What you need to do:
Make an exact transcript of the lines in the data below, starting with the one containing "vitrier expert" and going on through the one containing "légèrement délavées, l'imprévi", with both included and the pictures left out.

Source material:
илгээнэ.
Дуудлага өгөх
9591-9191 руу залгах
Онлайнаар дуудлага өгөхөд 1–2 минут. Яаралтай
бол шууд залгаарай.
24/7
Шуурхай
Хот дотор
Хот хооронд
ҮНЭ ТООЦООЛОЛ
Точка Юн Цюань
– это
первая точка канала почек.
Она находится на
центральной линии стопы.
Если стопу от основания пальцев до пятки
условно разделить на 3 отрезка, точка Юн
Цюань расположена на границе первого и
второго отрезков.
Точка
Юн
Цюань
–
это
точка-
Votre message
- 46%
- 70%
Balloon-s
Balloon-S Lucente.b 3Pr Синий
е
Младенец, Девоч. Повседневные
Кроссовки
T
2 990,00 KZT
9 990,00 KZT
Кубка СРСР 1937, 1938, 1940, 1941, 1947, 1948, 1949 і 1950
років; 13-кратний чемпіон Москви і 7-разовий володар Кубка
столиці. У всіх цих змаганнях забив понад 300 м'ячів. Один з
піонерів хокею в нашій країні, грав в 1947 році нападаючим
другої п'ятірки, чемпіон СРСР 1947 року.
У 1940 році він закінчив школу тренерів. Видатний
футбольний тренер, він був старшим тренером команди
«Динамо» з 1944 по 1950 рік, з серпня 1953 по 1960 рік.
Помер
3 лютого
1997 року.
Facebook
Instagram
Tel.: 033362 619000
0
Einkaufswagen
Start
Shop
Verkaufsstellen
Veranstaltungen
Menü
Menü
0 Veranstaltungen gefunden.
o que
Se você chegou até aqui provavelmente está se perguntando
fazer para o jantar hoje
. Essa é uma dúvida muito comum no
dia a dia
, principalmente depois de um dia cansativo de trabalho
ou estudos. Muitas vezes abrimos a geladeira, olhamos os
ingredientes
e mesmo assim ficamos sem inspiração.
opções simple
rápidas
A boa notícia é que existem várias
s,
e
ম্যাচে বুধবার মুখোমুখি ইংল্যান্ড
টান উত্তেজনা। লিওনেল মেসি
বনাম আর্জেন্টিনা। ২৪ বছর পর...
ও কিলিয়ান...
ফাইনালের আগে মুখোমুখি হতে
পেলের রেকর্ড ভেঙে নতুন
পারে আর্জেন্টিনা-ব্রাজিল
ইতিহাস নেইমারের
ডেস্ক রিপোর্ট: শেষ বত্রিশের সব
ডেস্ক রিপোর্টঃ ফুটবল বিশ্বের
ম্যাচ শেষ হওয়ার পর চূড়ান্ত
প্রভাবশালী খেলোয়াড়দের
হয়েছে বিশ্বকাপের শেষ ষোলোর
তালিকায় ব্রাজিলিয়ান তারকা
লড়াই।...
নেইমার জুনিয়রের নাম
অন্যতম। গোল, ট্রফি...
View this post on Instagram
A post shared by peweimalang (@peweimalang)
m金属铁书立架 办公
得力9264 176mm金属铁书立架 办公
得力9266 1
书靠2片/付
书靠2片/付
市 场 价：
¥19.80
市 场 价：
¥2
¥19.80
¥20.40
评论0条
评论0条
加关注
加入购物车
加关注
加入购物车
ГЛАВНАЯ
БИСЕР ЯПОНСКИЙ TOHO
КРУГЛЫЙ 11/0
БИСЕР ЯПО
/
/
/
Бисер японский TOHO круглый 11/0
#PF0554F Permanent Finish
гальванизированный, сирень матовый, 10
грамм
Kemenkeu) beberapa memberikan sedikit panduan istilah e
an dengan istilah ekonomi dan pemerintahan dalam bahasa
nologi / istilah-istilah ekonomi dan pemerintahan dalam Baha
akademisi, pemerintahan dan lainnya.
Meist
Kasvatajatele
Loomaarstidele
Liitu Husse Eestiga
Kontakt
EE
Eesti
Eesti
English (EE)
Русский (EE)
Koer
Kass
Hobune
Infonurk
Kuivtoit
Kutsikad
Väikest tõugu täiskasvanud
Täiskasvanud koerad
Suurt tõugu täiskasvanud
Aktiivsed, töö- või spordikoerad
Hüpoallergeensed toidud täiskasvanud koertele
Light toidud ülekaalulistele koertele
...
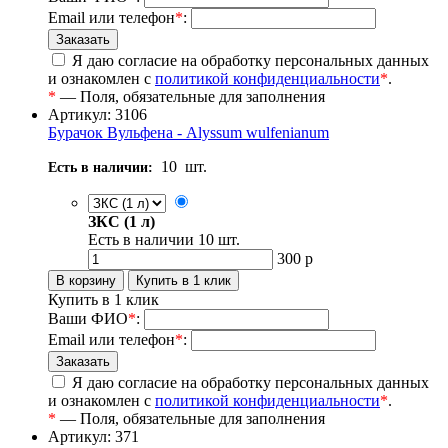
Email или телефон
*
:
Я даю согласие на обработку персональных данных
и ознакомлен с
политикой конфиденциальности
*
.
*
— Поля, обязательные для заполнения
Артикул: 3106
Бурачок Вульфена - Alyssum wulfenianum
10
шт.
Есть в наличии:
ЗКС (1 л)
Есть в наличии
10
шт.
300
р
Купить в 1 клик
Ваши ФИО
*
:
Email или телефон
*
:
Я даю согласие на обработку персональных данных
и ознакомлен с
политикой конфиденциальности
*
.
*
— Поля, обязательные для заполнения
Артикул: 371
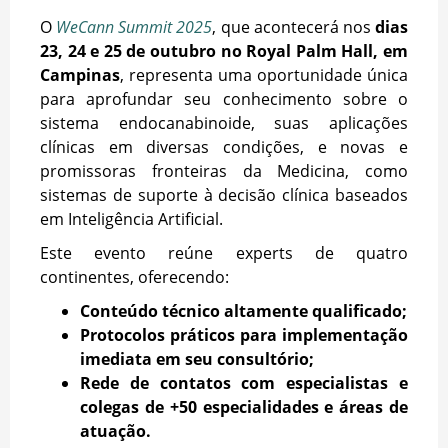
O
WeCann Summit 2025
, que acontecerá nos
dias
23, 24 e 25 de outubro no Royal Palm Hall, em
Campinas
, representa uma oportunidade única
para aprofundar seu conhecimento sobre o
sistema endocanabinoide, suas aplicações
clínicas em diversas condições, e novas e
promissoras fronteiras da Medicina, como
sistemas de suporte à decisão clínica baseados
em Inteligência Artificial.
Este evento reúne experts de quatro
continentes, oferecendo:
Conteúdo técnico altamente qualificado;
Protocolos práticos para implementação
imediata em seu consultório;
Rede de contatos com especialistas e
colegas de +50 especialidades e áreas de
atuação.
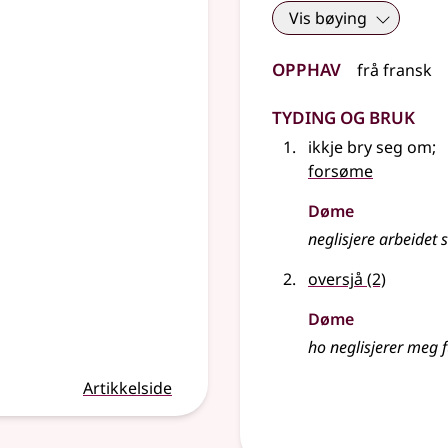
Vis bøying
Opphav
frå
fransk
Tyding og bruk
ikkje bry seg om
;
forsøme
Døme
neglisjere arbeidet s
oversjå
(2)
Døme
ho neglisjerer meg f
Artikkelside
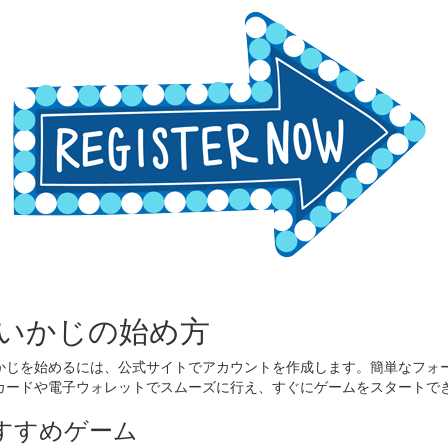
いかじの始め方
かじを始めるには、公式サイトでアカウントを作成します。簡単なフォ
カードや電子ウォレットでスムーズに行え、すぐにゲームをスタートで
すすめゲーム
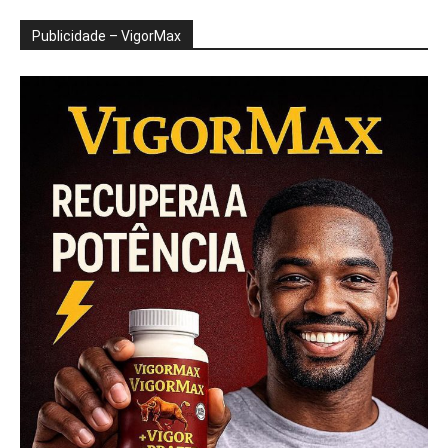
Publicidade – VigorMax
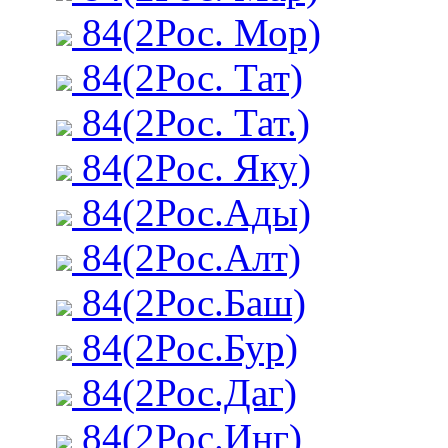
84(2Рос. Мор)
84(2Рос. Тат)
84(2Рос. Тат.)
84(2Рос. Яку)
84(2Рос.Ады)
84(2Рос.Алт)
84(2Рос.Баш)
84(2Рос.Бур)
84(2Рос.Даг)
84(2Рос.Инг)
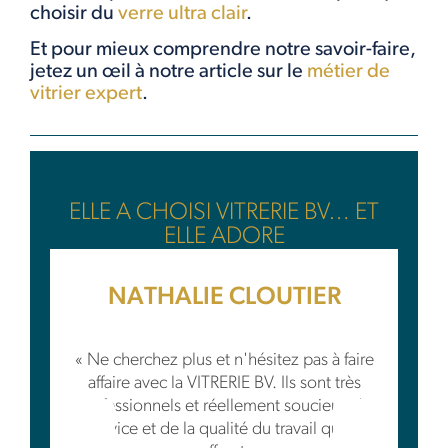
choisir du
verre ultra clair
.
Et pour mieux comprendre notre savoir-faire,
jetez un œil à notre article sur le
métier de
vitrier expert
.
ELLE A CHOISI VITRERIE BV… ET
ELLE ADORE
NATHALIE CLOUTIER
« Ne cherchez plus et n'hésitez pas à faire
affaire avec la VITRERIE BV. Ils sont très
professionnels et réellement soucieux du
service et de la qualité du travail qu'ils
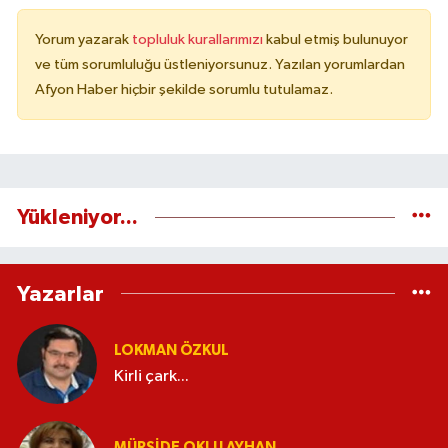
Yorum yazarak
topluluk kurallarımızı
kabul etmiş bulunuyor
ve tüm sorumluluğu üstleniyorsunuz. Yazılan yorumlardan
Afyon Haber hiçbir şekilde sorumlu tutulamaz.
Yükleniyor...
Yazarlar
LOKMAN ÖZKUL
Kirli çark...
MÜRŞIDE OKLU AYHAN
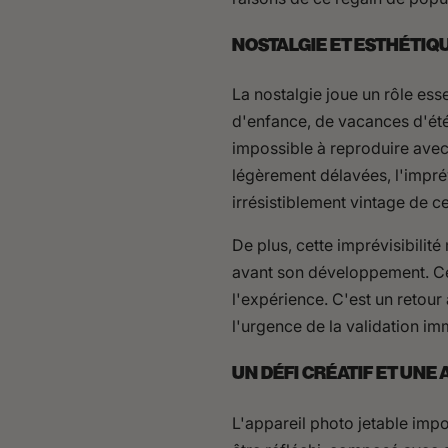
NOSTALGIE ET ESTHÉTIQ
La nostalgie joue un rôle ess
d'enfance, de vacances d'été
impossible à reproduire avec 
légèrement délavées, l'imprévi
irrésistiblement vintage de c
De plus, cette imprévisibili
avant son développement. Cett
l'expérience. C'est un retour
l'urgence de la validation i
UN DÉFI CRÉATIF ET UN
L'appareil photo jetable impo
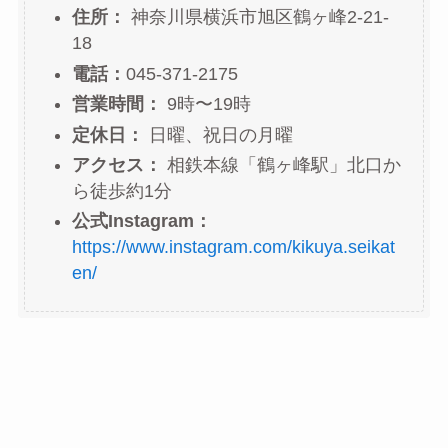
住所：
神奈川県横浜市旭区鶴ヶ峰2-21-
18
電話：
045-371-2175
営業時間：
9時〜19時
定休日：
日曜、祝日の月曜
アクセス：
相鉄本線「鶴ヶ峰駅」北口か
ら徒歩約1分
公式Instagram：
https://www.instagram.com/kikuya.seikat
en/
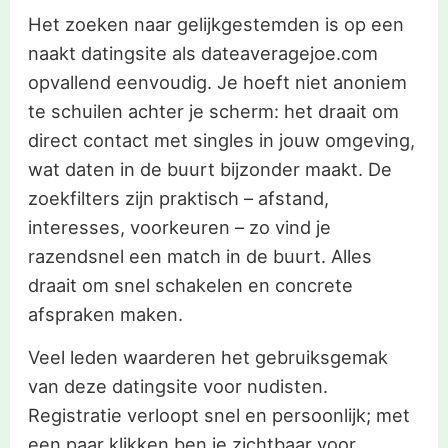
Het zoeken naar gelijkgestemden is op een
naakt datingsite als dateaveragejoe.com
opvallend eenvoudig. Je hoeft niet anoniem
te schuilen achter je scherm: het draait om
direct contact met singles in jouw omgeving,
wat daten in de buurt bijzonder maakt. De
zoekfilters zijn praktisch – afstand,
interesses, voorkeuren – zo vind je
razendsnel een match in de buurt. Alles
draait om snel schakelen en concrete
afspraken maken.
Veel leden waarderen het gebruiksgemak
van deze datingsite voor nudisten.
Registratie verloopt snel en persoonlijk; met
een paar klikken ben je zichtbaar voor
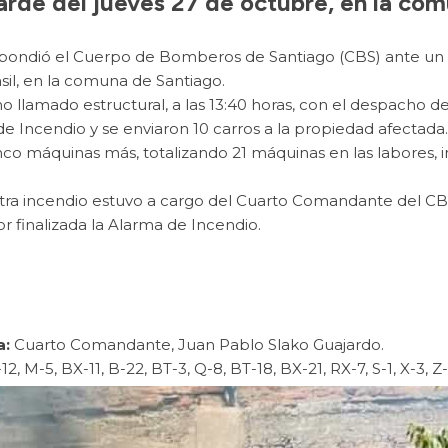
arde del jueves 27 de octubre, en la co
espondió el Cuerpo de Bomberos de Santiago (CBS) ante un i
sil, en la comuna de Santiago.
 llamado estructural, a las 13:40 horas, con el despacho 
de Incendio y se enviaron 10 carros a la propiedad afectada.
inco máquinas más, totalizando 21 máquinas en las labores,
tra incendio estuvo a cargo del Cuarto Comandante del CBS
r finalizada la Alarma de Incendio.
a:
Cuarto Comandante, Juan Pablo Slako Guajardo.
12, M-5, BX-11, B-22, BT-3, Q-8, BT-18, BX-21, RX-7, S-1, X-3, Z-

Answer area:
vitrier expert
.
ELLE A CHOISI VITRERIE BV… ET
ELLE ADORE
NATHALIE CLOUTIER
« Ne cherchez plus et n'hésitez pas à faire
affaire avec la VITRERIE BV. Ils sont très
professionnels et réellement soucieux du
service et de la qualité du travail qu'ils
Yorum yazarak
topluluk kurallarımızı
kabul etmiş bulunuyor
ve tüm sorumluluğu üstleniyorsunuz. Yazılan yorumlardan
Afyon Haber hiçbir şekilde sorumlu tutulamaz.
Yükleniyor...
Yazarlar
LOKMAN ÖZKUL
Kirli çark...
MÜRŞIDE OKLU AYHAN
NOSTALGIE ET ESTHÉTIQ
La nostalgie joue un rôle ess
d'enfance, de vacances d'été
impossible à reproduire avec 
légèrement délavées, l'imprévi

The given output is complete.